The 1998 Tour de France was the 85th edition of the Tour de France, one of cycling's Grand Tours. The 3,875 km (2,408 mi) race was composed of 21 stages and a prologue. It started on 11 July in Ireland before taking an anti-clockwise route through France to finish in Paris on 2 August. Marco Pantani of Mercatone Uno–Bianchi won the overall general classification, with Team Telekom's Jan Ullrich, the defending champion, and Cofidis rider Bobby Julich finishing on the podium in second and third respectively.
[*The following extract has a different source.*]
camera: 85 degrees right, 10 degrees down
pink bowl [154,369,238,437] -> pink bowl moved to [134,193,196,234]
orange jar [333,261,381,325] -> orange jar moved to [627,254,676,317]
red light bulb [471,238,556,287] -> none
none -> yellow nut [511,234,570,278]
The general classification leader's yellow jersey was first awarded to Chris Boardman of the GAN team, who won the prologue in Dublin. Following a crash by Boardman on stage 2 that caused his withdrawal, Ullrich's sprinter teammate Erik Zabel took the race lead. He lost it the next stage to Casino–Ag2r's Bo Hamburger, who took it after being in a breakaway. The day after, the yellow jersey switched to another rider from the same breakaway, Boardman's teammate Stuart O'Grady, who took vital seconds from time bonuses gained in intermediate sprints. He held it for a further three stages, until pre-race favourite Ullrich won stage 7's individual time trial, moving him into the overall lead. The next day, Laurent Desbiens of Cofidis finished in a breakaway with a large enough margin to put him in the yellow jersey. Ullrich regained the race lead two stages later as the Tour went into the Pyrenees. Following his poor showing in the opening week, Pantani placed second and first, respectively, on the two Pyreneean stages. He then won stage 15, the first in the Alps, to replace Ullrich in the yellow jersey, and kept it until the race's conclusion.
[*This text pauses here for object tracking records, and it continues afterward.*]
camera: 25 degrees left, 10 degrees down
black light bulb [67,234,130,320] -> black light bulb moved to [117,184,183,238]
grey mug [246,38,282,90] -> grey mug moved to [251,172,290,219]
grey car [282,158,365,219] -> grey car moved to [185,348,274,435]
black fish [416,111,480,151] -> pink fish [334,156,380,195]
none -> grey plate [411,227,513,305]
Zabel won his third consecutive Tour points classification and Julich's teammate Christophe Rinero, fourth overall, was the winner of the mountains classification. Ullrich was the best young rider and the most combative was Casino–Ag2r's Jacky Durand. The team classification was won by Cofidis. Tom Steels of Mapei–Bricobi won the most stages, with four.
The race was marred throughout by a doping scandal, known as the Festina affair. Before the Tour began, Willy Voet, an assistant of the Festina team, was arrested at the Franco-Belgian border when doping products were found in his car. The affair broadened and the team was expelled after top personnel admitted to widespread doping. Police raids on numerous teams during the course of the race led to two riders' strikes and the withdrawal of several teams and riders. Due to the controversy, the race became known by the nickname "Tour de Farce". In July 2013, retrospective tests for recombinant EPO made in 2004 were made public, revealing that 44 out of 60 samples returned positive tests.